**TASK BRIEF:** Look at every line of the material below and tally those containing "milliseconds". Reply with the total alone.

BEGIN

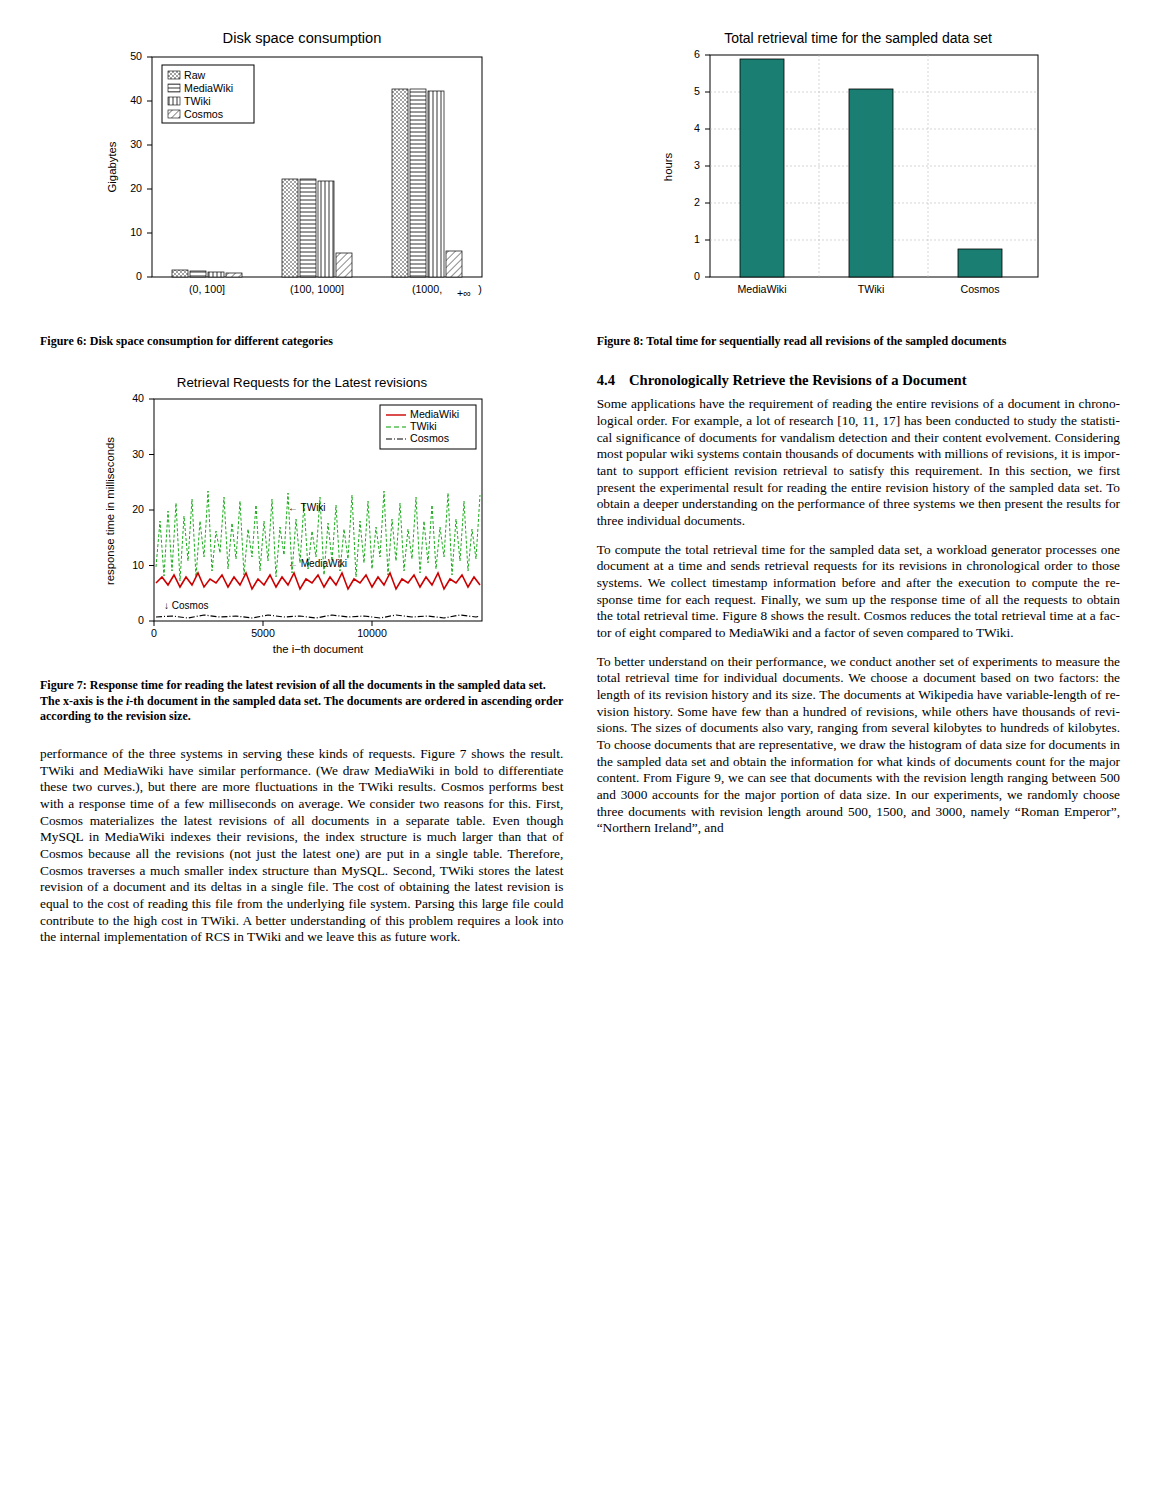Disk space consumption Disk space consumption 0 10 20 30 40 50 Gigabytes (0, 100] (100, 1000] (1000, +∞ ) Raw MediaWiki TWiki Cosmos
Figure 6: Disk space consumption for different categories
Retrieval Requests for the Latest revisions Retrieval Requests for the Latest revisions 0 10 20 30 40 response time in milliseconds 0 5000 10000 the i−th document MediaWiki TWiki Cosmos ← TWiki ← MediaWiki ↓ Cosmos
Figure 7: Response time for reading the latest revision of all the documents in the sampled data set. The x-axis is the i-th document in the sampled data set. The documents are ordered in ascending order according to the revision size.
performance of the three systems in serving these kinds of requests. Figure 7 shows the result. TWiki and MediaWiki have similar performance. (We draw MediaWiki in bold to differentiate these two curves.), but there are more fluctuations in the TWiki results. Cosmos performs best with a response time of a few milliseconds on average. We consider two reasons for this. First, Cosmos materializes the latest revisions of all documents in a separate table. Even though MySQL in MediaWiki indexes their revisions, the index structure is much larger than that of Cosmos because all the revisions (not just the latest one) are put in a single table. Therefore, Cosmos traverses a much smaller index structure than MySQL. Second, TWiki stores the latest revision of a document and its deltas in a single file. The cost of obtaining the latest revision is equal to the cost of reading this file from the underlying file system. Parsing this large file could contribute to the high cost in TWiki. A better understanding of this problem requires a look into the internal implementation of RCS in TWiki and we leave this as future work.
Total retrieval time for the sampled data set Total retrieval time for the sampled data set 0 1 2 3 4 5 6 hours MediaWiki TWiki Cosmos
Figure 8: Total time for sequentially read all revisions of the sampled documents
4.4 Chronologically Retrieve the Revisions of a Document
Some applications have the requirement of reading the entire revisions of a document in chronological order. For example, a lot of research [10, 11, 17] has been conducted to study the statistical significance of documents for vandalism detection and their content evolvement. Considering most popular wiki systems contain thousands of documents with millions of revisions, it is important to support efficient revision retrieval to satisfy this requirement. In this section, we first present the experimental result for reading the entire revision history of the sampled data set. To obtain a deeper understanding on the performance of three systems we then present the results for three individual documents.
To compute the total retrieval time for the sampled data set, a workload generator processes one document at a time and sends retrieval requests for its revisions in chronological order to those systems. We collect timestamp information before and after the execution to compute the response time for each request. Finally, we sum up the response time of all the requests to obtain the total retrieval time. Figure 8 shows the result. Cosmos reduces the total retrieval time at a factor of eight compared to MediaWiki and a factor of seven compared to TWiki.
To better understand on their performance, we conduct another set of experiments to measure the total retrieval time for individual documents. We choose a document based on two factors: the length of its revision history and its size. The documents at Wikipedia have variable-length of revision history. Some have few than a hundred of revisions, while others have thousands of revisions. The sizes of documents also vary, ranging from several kilobytes to hundreds of kilobytes. To choose documents that are representative, we draw the histogram of data size for documents in the sampled data set and obtain the information for what kinds of documents count for the major content. From Figure 9, we can see that documents with the revision length ranging between 500 and 3000 accounts for the major portion of data size. In our experiments, we randomly choose three documents with revision length around 500, 1500, and 3000, namely “Roman Emperor”, “Northern Ireland”, and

END

**ANSWER BELOW:** 2